Many of us take for granted the ability to speak to others and see the world around us. What would life be like without those faculties? Without language, for example, would we even be able to think? The protagonist of Han Kang’s Greek Lessons finds out when a childhood disability envelops her in a “foggy silence” without language. Although she overcomes this initial silence, it returns later, at least partly. She can process the language she hears and reads, but she is unable to speak. She is once again wrapped in a cocoon of silence, detached from her surroundings.
Interwoven with our protagonist’s story is the tale of a young man who moves to Germany with his family and returns to Korea 17 years later. He is also haunted by a disability: the slow deterioration of his sight that will eventually leave him blind. His family opposes his return to Korea and worries about his wellbeing, but he makes a living as an instructor at a hagwon, where he teaches the Ancient Greek he learned as a student in Germany. The silent woman joins his class, attempting to reconnect with language through a language that is no longer spoken. They share this space for some time, never fully communicating with each other, until a chance accident brings them together.

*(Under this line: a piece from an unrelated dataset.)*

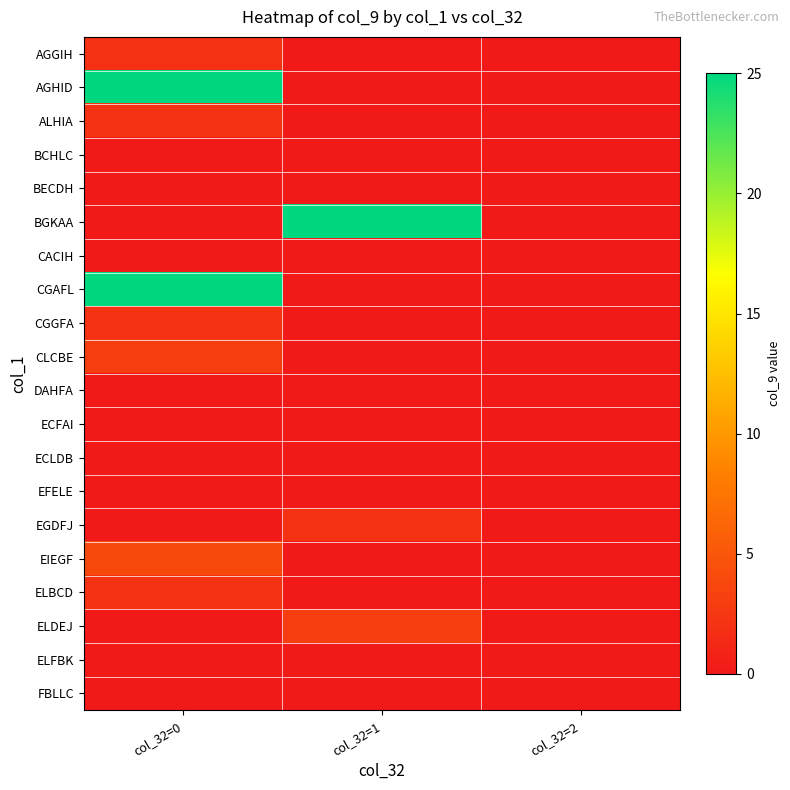

What is the total value across all series at col_32=1?

30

Greek Lessons is, on the most obvious level, a meditation about loss. In addition to the loss of their faculties, the novel’s main characters struggle with the loss of people in their lives. The woman aches with longing for her son, of whom she lost custody to her ex-husband after their recent divorce. The man learns of the death of a close friend in Germany and is haunted by the violent rejection of a girl he loved. Their lost or deteriorating faculties — that is, their ability to connect with the world — function as metaphors for the relationships that have been shattered.
Underneath all of this is the question of what it means to be “whole.” The man’s departed friend, Joachim, who also suffered from a disability, had once pondered that the person best able to think about life would be one who “faces death at every turn,” one such as himself. Per-haps, then, those best able to contemplate what it means to be whole are those who have lost a significant part of themselves and their connection to the world.
Yet despite these themes of loss and lack, Greek Lessons leaves us with hope. Having circled each other for so long, when the woman and the man are finally brought together, the future seems full of possibility. There is no easy solution to their problems, no simple happy ending, but somehow tomorrow looks brighter than today.